We learned from Wells Capital Management that the U.S. House of Representatives' "Financial Services and General Government Appropriations Bill, 2015" contains language that may further delay the SEC's Money Market Fund Reform efforts and to possibly remove the floating NAV option from consideration. The House Draft Committe Report says (on page 50) about "Money Market Funds. -- The Committee remains concerned with the Commission's proposal to further regulate money market funds. The Committee expects that the final rules will take into account the substantive concerns of stakeholders who use these products for short term financing needs. Impairing or restricting the use of money market funds could potentially result in a decrease in the ability of these products to provide liquidity, potentially resulting in hundreds of market participants issuing longer-term debt, significantly increasing their funding costs, slowing expansion rates, and depressing job and economic growth."

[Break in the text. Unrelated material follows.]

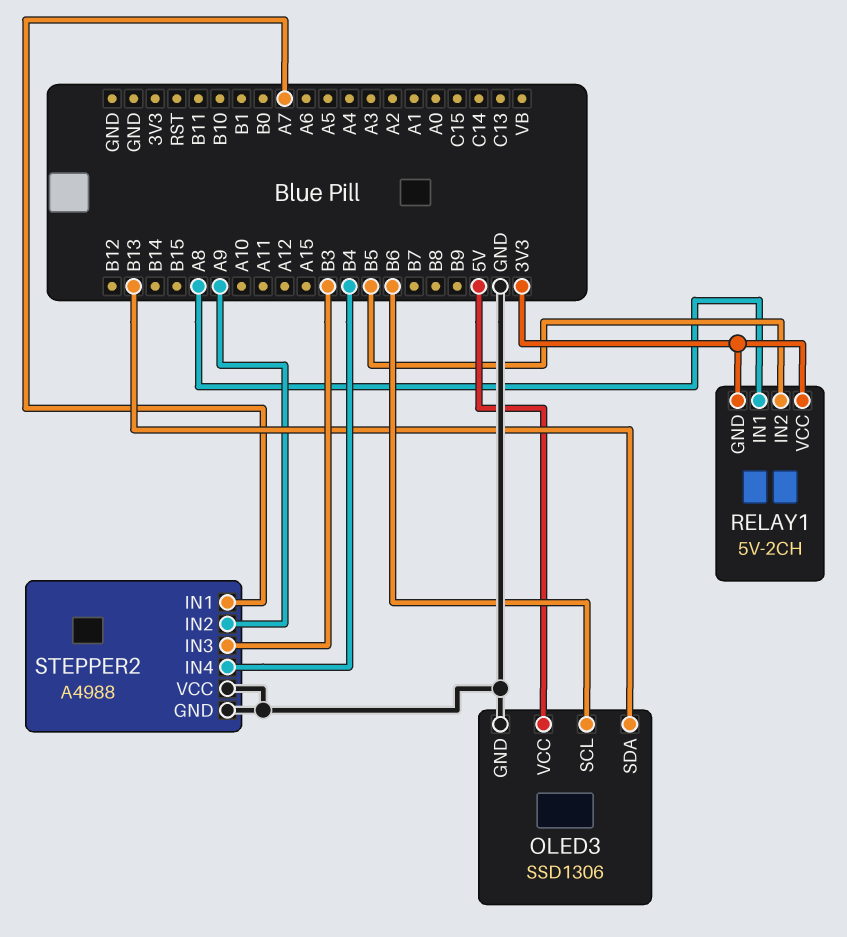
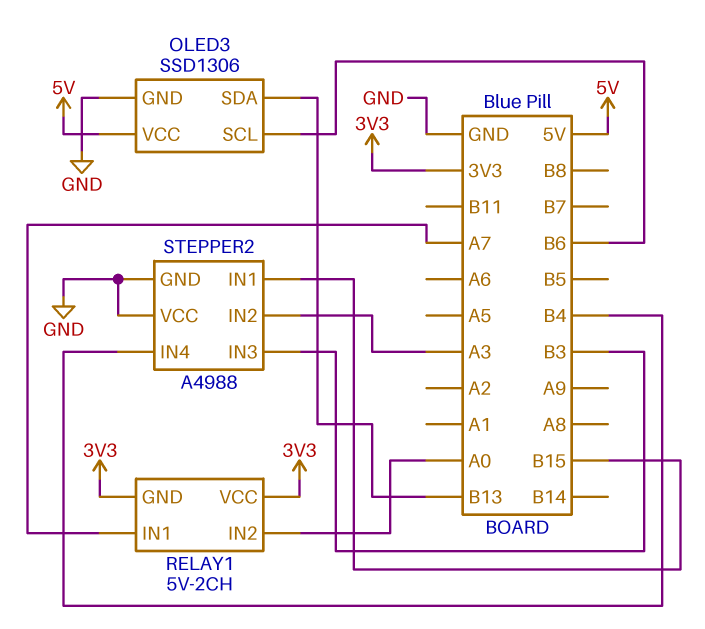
RELAY1 pin IN1: A8 -> A7
RELAY1 pin IN2: B5 -> A0
STEPPER2 pin IN1: A7 -> B15
STEPPER2 pin IN2: A9 -> A3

It adds, "The Committee believes before the final rules are promulgated with respect to money market funds, rigorous economic analysis should be conducted, including a thorough review of all submitted comments. Specifically, the final rules should carefully consider how any proposed changes would affect: (1) investor returns and cash management efficiencies; (2) the borrowing costs for businesses and governments that access money markets for financing purposes; (3) the concentration and capacity among providers of short-term financing; (4) efficiency, competition, tax consequences, and capital formation; and (5) the effectiveness of floating the NAV as a tool to prevent run risk."

The report says, "The Committee on Appropriations submits the following report in explanation of the accompanying bill making appropriations for financial services and general government for the fiscal year ending September 30, 2015.... The Committee recommends an appropriation of $1,400,000,000 for the SEC for fiscal year 2015. The Committee designates not less than $9,239,000 for Office of Inspector General and $68,872,000 for the Division of Economic and Risk Analysis."

In other news, recent "Minutes of the Financial Stability Oversight Council (from May 7, 2014)" contains some discussions of money market funds. The minutes commented about Federal Reserve Chair Janet Yellen, "She described a number of additional steps the Federal Reserve plans to take to further reduce risks to financial stability. She noted that other challenges remain, including the need for money market mutual fund reform, risks in the tri-party repo market, and incentives for large financial institutions to reach for yield in the current low interest rate environment. She closed by saying that the Council must continue its collective efforts to monitor risks, address vulnerabilities, and build a safer financial system."

The minutes added, "Mary Jo White, Chair of the SEC, spoke next. She stated that the report represents hard and collaborative work, and thanked her fellow Council members and staff for developing the report. She noted that cybersecurity is a critical global issue for long-term security, and an area where a multi-regulatory body like the Council can play a constructive coordinating function. She also observed that the report discusses money market funds and reiterates that the SEC is best positioned to implement reforms in this area. She further noted that the report also describes the SEC's 2013 proposal to reform the structure of money market funds, which included two alternative reforms of a floating net asset value for prime institutional funds and fees and gates to address redemption risks in times of stress. She noted that, as proposed, these reforms could be enacted individually or in combination. She stated that the SEC and the staff are actively engaged and look forward to adopting effective and meaningful reforms to address money market funds' risks."

Finally, the minutes commented later, "The Chairperson then asked Joao Santos, Vice President and Function Head at the Federal Reserve Bank of New York, and Trent Reasons, Senior Policy Advisor at Treasury, to present on some of the key elements of the annual report. Mr. Santos and Mr. Reasons provided a summary of the annual report. They also outlined the nine themes of the annual report: (1) the vulnerability to runs in wholesale funding markets, including tri-party repo and money market mutual funds, that can lead to destabilizing fire sales."